Annem telefonu kapatır kapatmaz yanıma gelmişti. Niye çağırmıştı bu adamı yine!

"Niye arıyorsun anne? Her ağlayıp üzüldüğümde onu niye çağırıyorsunuz? Onun da işi gücü var!"

"Başka kim aradı ki?" dedi annemin kaşları çatılırken "Teyzen mi?"

Cevap vermeden odama geçtim. Üzerimi değiştirip gözlerimi sildim. Saçımı hızla toplayıp çantamı aldım. Gözlerime kızarıklıklar belli olmasın diye gözlük geçirdim. O sırada zilin çalmasıyla kapıya koştum. İçeriye geçmesine izin vermeden kendimi dışarı attım.

"Dışarı çıkıp konuşalım."

Annemin arkadan bir şey söylemesine izin vermeden kapıyı kapattım. Enis ne olduğunu anlamadan arabasına ilerleyip ön koltuğa oturmuştum.

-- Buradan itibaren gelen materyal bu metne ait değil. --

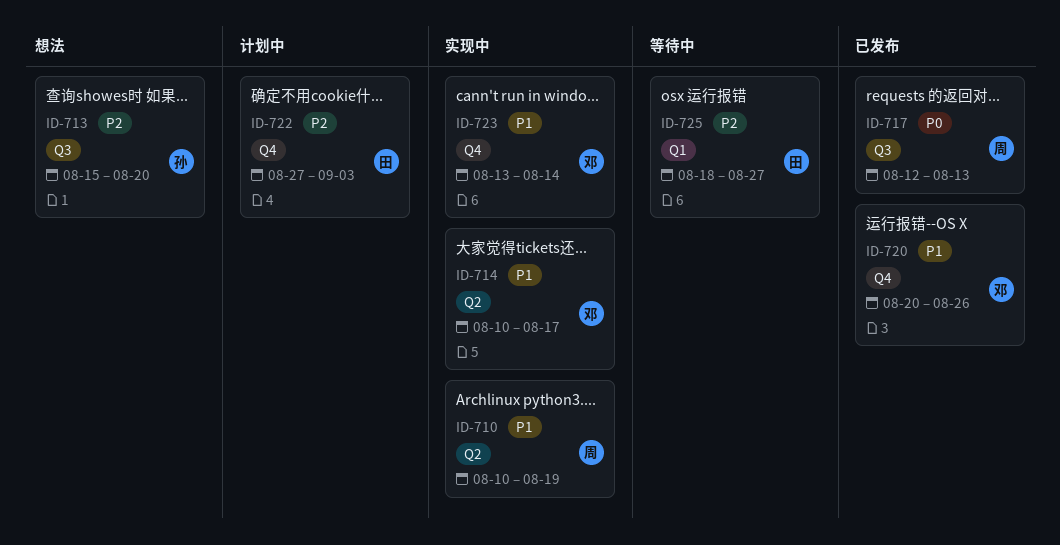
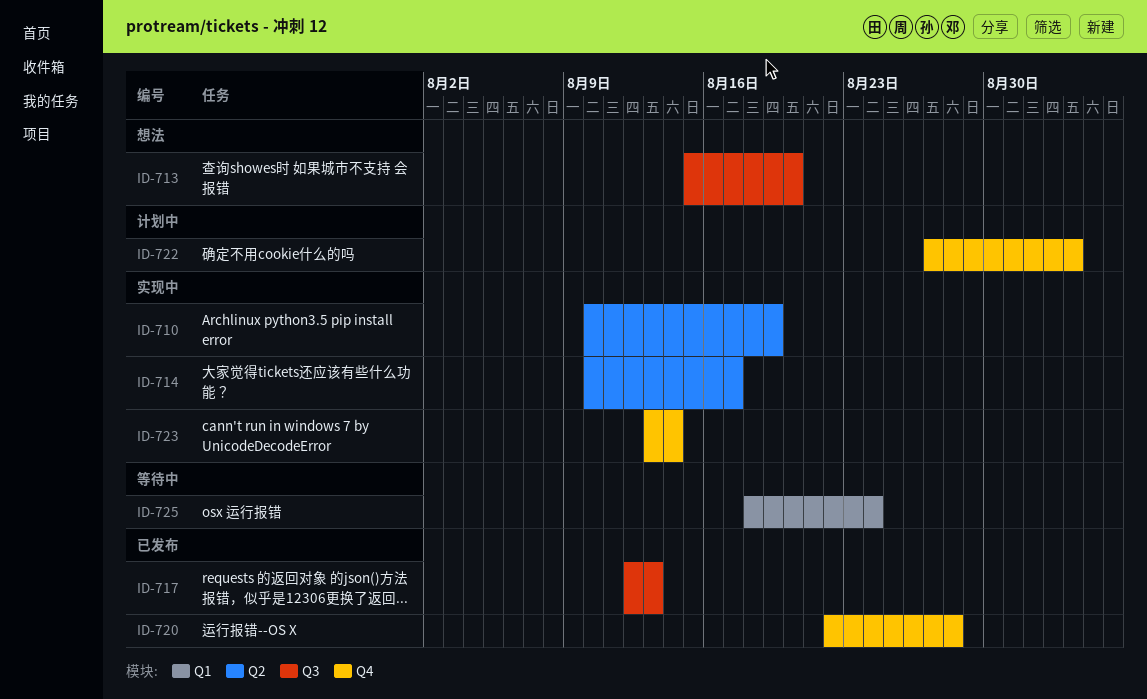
ID-720, start: Aug 20 -> Aug 22
ID-720, due: Aug 26 -> Aug 28
ID-725, due: Aug 27 -> Aug 24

Yanıma geldiğinde derin bir of çekti. Ne kadar güzel!

Bir de birbirimizin yanında kalmaya bile istekli değildik. Ve iki hafta sonra evleniyorduk.

"Şaka gibi bir hayat.." diye mırıldandım. Beni duymamış olacak ki bana doğru döndü.

"Ne oldu Miray? Annen niye aradı sabah sabah?"

Ne o zor mu gelmişti beyefendimizin bir yerine?

Duyacağı habere alayla gülümseyip başıı ona doğru çevirdim. Gözlerim hala kızarıktı ama gözlükten dolayı bir şey gördüğünü düşünmüyordum.

"Burak ve Gonca," dedim tek solukta. "Her şeyi öğrendiler."

Bir süre donup kaldı. Gözleri hızla büyürken birkaç saniye sonra dudağının kenarı kıvrıldı.

"Şaka yapıyorsun!"

Omuzlarımı kaldırıp önümdeki sokakta bisikletle dolaşan çocuklara baktım. "Yoo, çok ciddiyim!"

"Bu kadar çabuk mu?"

"Ne o?" dedim tekrar gözlerim gözleriyle buluşurken. "Evlenmeye benden daha istekliyken ailene söylememe gibi bir lüksün yoktu değil mi?"